A palindrome reads the same backward as forward, so we can use this property to solve the problem.
We define a 2D array dp, where dp[i][j] represents whether the substring from index i to j is a palindrome.
Using this definition, we can build the solution by considering smaller subproblems and expanding from there.
Approach:
1. Create a 2D boolean array dp of size (n x n), where n is the length of the input string s.
- dp[i][j] will be true if the substring from index i to j is a palindrome, and false otherwise.
2. Initialize the base cases:
- Set dp[i][i] to true, as single characters are palindromes.
- Set dp[i][i+1] to true if s[i] is equal to s[i+1], as two identical characters are palindromes.
3. Iterate over the substring lengths from 3 to n:
- Iterate over the starting index i from 0 to n - len:
- Calculate the ending index j as i + len - 1.
- Update dp[i][j] to true if s[i] is equal to s[j] and dp[i+1][j-1] is true.

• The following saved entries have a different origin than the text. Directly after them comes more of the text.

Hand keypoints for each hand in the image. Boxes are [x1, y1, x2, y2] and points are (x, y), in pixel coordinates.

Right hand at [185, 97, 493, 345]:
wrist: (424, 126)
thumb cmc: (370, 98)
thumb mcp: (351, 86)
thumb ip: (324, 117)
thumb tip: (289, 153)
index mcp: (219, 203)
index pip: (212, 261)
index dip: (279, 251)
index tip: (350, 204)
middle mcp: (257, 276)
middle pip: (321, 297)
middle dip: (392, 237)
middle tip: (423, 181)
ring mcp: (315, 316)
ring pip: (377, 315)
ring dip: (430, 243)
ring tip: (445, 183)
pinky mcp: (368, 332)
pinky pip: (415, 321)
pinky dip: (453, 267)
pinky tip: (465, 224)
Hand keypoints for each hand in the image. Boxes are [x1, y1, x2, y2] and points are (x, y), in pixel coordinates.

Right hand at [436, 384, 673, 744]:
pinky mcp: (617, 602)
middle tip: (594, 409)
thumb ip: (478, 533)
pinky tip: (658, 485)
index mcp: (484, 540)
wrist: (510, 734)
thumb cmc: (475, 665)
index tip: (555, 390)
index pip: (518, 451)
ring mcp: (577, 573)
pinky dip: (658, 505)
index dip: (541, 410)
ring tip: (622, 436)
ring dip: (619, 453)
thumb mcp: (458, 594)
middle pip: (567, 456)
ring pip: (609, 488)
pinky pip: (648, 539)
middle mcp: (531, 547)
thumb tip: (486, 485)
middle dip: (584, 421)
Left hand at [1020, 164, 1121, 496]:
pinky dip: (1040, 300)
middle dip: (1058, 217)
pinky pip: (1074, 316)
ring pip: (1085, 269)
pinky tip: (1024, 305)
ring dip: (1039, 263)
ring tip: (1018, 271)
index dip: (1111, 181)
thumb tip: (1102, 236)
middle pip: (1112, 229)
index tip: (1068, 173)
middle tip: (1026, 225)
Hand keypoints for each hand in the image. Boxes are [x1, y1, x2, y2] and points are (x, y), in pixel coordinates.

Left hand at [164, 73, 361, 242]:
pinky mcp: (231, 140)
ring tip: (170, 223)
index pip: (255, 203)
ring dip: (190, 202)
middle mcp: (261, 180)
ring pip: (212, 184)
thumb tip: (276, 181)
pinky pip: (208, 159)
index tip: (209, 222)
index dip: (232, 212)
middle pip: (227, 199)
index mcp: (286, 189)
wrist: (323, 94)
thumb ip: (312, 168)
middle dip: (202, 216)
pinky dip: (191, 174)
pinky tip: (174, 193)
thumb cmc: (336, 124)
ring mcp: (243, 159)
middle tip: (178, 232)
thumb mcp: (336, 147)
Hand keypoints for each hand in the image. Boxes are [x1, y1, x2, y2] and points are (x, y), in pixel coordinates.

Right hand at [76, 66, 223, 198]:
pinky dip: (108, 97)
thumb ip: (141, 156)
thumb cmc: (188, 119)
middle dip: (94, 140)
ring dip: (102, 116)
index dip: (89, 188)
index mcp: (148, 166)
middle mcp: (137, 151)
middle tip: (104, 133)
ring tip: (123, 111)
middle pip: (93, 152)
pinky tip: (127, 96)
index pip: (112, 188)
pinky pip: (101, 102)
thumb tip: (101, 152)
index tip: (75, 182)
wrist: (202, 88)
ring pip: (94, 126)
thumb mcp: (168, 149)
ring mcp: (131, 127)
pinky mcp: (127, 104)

4. Keep track of the longest palindromic substring by updating the start and end indices whenever a longer palindrome is found.
5. Return the substring from the start index to the end index.
Time Complexity:
The time complexity is O(n^2), where n is the length of the input string s. We iterate over the dp array, which has a size of n x n.
Space Complexity:
The space complexity is O(n^2) as well. We use a 2D array dp of size n x n to store the intermediate results.
Dynamic Programming:
- Subproblem: The subproblem is determining whether a substring from index i to j is a palindrome.
- Recurrence Relation: dp[i][j] = (s[i] == s[j]) && dp[i+1][j-1], where dp[i][j] represents whether the substring from index i to j is a palindrome.
- Base Case: dp[i][i] = true (single character is a palindrome) and dp[i][i+1] = (s[i] == s[i+1]) (two identical characters are a palindrome).
*/
class Solution {
public:
string longestPalindrome(string s) {
int n = s.length();
vector<vector<bool>> dp(n, vector<bool>(n, false));
int start = 0;
int maxLen = 1;
// Base case: single characters are palindromes
for (int i = 0; i < n; i++) {
dp[i][i] = true;
}
// Base case: two identical characters are palindromes
for (int i = 0; i < n - 1; i++) {
if (s[i] == s[i + 1]) {
dp[i][i + 1] = true;
start = i;
maxLen = 2;
}
}
// Check for palindromes of length greater than 2
for (int len = 3; len <= n; len++) {
for (int i = 0; i < n - len + 1; i++) {
int j = i + len - 1;
if (s[i] == s[j] && dp[i + 1][j - 1]) {
dp[i][j] = true;
start = i;
maxLen = len;
}
}
}
return s.substr(start, maxLen);
}
};
// Expanding around the center approach
// This approach does not utilize dynamic programming
// Consider each element as middle of a palindrome and keep expanding
// class Solution {
// public:
// string longestPalindrome(string s) {
// // Two possibilities, palindrome can be even or odd length
// for(int i = 0; i < s.size() - 1; i++) {
// // To check odd palindromes
// helper(s, i, i);
// // To check even palindromes
// helper(s, i, i+1);
// }
// return s.substr(start, maxLength);
// }
// private:
// // need the index and length to cut the string using substr
// int start = 0, maxLength = 1;
// void helper(string S, int L, int R) {
// while(L >= 0 && R < S.size() && S[L] == S[R])
// L--, R++;
// int len = R - L - 1;
// if(len > maxLength) {
// start = L + 1;
// maxLength = len;
// }
// }
// };